**Source information**

-.-.-

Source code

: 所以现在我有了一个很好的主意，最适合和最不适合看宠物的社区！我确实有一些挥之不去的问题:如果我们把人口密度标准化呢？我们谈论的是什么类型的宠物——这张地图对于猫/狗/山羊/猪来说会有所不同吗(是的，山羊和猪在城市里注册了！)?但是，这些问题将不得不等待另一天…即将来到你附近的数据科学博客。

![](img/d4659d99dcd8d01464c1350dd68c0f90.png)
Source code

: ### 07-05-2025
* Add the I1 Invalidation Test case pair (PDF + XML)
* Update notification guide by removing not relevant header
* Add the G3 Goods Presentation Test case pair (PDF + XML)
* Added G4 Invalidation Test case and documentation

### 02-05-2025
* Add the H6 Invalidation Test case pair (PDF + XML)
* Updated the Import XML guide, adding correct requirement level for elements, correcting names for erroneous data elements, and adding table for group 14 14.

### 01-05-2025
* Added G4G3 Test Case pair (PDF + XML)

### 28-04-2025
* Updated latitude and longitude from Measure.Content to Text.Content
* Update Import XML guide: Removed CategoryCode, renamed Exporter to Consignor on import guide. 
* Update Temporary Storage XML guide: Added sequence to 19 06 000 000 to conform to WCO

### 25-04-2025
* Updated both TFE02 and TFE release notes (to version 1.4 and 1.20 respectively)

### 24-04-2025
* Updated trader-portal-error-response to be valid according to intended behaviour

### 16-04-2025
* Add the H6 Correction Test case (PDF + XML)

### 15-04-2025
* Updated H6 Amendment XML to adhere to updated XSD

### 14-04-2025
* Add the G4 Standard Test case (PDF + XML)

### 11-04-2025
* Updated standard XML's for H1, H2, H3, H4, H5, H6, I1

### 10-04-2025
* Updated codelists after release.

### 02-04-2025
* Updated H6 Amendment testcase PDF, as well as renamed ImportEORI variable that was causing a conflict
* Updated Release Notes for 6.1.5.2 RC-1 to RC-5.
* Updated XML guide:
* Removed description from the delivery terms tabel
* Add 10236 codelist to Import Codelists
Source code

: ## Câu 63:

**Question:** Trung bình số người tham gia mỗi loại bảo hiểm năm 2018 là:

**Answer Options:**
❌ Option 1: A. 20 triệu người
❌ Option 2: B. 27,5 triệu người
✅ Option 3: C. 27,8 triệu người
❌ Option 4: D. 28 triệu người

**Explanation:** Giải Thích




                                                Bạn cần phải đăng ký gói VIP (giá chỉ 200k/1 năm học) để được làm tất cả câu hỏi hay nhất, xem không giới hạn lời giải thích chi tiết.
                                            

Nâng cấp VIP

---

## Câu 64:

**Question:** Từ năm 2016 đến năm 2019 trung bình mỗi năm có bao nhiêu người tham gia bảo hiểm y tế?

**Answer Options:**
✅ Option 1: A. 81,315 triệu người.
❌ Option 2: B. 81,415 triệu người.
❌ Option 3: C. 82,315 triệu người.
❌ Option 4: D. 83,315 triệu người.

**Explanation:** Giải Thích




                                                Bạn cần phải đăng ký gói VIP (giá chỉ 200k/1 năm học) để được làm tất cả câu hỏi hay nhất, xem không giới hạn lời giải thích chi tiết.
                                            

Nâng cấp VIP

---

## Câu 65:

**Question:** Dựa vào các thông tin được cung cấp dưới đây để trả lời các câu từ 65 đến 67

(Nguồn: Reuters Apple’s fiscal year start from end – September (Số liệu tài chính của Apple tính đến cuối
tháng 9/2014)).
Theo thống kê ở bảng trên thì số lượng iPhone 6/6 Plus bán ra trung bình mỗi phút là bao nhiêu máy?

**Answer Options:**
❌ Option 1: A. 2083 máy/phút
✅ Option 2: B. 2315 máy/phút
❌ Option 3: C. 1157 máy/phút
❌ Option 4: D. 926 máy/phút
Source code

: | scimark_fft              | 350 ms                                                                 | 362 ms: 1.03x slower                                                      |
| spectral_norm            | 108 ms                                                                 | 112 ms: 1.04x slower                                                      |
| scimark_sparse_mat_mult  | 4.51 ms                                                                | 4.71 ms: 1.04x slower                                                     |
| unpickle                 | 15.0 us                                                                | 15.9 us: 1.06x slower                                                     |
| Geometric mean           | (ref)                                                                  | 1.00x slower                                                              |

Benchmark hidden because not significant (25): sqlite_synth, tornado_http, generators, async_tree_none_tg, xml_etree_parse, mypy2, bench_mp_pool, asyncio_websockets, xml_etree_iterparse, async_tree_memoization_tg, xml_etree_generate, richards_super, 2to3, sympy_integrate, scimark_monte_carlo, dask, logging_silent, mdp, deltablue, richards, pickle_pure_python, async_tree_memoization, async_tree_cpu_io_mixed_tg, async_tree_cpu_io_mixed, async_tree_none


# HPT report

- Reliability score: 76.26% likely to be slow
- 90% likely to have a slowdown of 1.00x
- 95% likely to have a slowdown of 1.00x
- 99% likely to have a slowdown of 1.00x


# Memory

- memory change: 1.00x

-.-.-

**Aim of the exercise**
Give the entries again in full, with nothing changed.

**Completed exercise**
Source code

: 所以现在我有了一个很好的主意，最适合和最不适合看宠物的社区！我确实有一些挥之不去的问题:如果我们把人口密度标准化呢？我们谈论的是什么类型的宠物——这张地图对于猫/狗/山羊/猪来说会有所不同吗(是的，山羊和猪在城市里注册了！)?但是，这些问题将不得不等待另一天…即将来到你附近的数据科学博客。

![](img/d4659d99dcd8d01464c1350dd68c0f90.png)
Source code

: ### 07-05-2025
* Add the I1 Invalidation Test case pair (PDF + XML)
* Update notification guide by removing not relevant header
* Add the G3 Goods Presentation Test case pair (PDF + XML)
* Added G4 Invalidation Test case and documentation

### 02-05-2025
* Add the H6 Invalidation Test case pair (PDF + XML)
* Updated the Import XML guide, adding correct requirement level for elements, correcting names for erroneous data elements, and adding table for group 14 14.

### 01-05-2025
* Added G4G3 Test Case pair (PDF + XML)

### 28-04-2025
* Updated latitude and longitude from Measure.Content to Text.Content
* Update Import XML guide: Removed CategoryCode, renamed Exporter to Consignor on import guide. 
* Update Temporary Storage XML guide: Added sequence to 19 06 000 000 to conform to WCO

### 25-04-2025
* Updated both TFE02 and TFE release notes (to version 1.4 and 1.20 respectively)

### 24-04-2025
* Updated trader-portal-error-response to be valid according to intended behaviour

### 16-04-2025
* Add the H6 Correction Test case (PDF + XML)

### 15-04-2025
* Updated H6 Amendment XML to adhere to updated XSD

### 14-04-2025
* Add the G4 Standard Test case (PDF + XML)

### 11-04-2025
* Updated standard XML's for H1, H2, H3, H4, H5, H6, I1

### 10-04-2025
* Updated codelists after release.

### 02-04-2025
* Updated H6 Amendment testcase PDF, as well as renamed ImportEORI variable that was causing a conflict
* Updated Release Notes for 6.1.5.2 RC-1 to RC-5.
* Updated XML guide:
* Removed description from the delivery terms tabel
* Add 10236 codelist to Import Codelists
Source code

: ## Câu 63:

**Question:** Trung bình số người tham gia mỗi loại bảo hiểm năm 2018 là:

**Answer Options:**
❌ Option 1: A. 20 triệu người
❌ Option 2: B. 27,5 triệu người
✅ Option 3: C. 27,8 triệu người
❌ Option 4: D. 28 triệu người

**Explanation:** Giải Thích




                                                Bạn cần phải đăng ký gói VIP (giá chỉ 200k/1 năm học) để được làm tất cả câu hỏi hay nhất, xem không giới hạn lời giải thích chi tiết.
                                            

Nâng cấp VIP

---

## Câu 64:

**Question:** Từ năm 2016 đến năm 2019 trung bình mỗi năm có bao nhiêu người tham gia bảo hiểm y tế?

**Answer Options:**
✅ Option 1: A. 81,315 triệu người.
❌ Option 2: B. 81,415 triệu người.
❌ Option 3: C. 82,315 triệu người.
❌ Option 4: D. 83,315 triệu người.

**Explanation:** Giải Thích




                                                Bạn cần phải đăng ký gói VIP (giá chỉ 200k/1 năm học) để được làm tất cả câu hỏi hay nhất, xem không giới hạn lời giải thích chi tiết.
                                            

Nâng cấp VIP

---

## Câu 65:

**Question:** Dựa vào các thông tin được cung cấp dưới đây để trả lời các câu từ 65 đến 67

(Nguồn: Reuters Apple’s fiscal year start from end – September (Số liệu tài chính của Apple tính đến cuối
tháng 9/2014)).
Theo thống kê ở bảng trên thì số lượng iPhone 6/6 Plus bán ra trung bình mỗi phút là bao nhiêu máy?

**Answer Options:**
❌ Option 1: A. 2083 máy/phút
✅ Option 2: B. 2315 máy/phút
❌ Option 3: C. 1157 máy/phút
❌ Option 4: D. 926 máy/phút
Source code

: | scimark_fft              | 350 ms                                                                 | 362 ms: 1.03x slower                                                      |
| spectral_norm            | 108 ms                                                                 | 112 ms: 1.04x slower                                                      |
| scimark_sparse_mat_mult  | 4.51 ms                                                                | 4.71 ms: 1.04x slower                                                     |
| unpickle                 | 15.0 us                                                                | 15.9 us: 1.06x slower                                                     |
| Geometric mean           | (ref)                                                                  | 1.00x slower                                                              |

Benchmark hidden because not significant (25): sqlite_synth, tornado_http, generators, async_tree_none_tg, xml_etree_parse, mypy2, bench_mp_pool, asyncio_websockets, xml_etree_iterparse, async_tree_memoization_tg, xml_etree_generate, richards_super, 2to3, sympy_integrate, scimark_monte_carlo, dask, logging_silent, mdp, deltablue, richards, pickle_pure_python, async_tree_memoization, async_tree_cpu_io_mixed_tg, async_tree_cpu_io_mixed, async_tree_none


# HPT report

- Reliability score: 76.26% likely to be slow
- 90% likely to have a slowdown of 1.00x
- 95% likely to have a slowdown of 1.00x
- 99% likely to have a slowdown of 1.00x


# Memory

- memory change: 1.00x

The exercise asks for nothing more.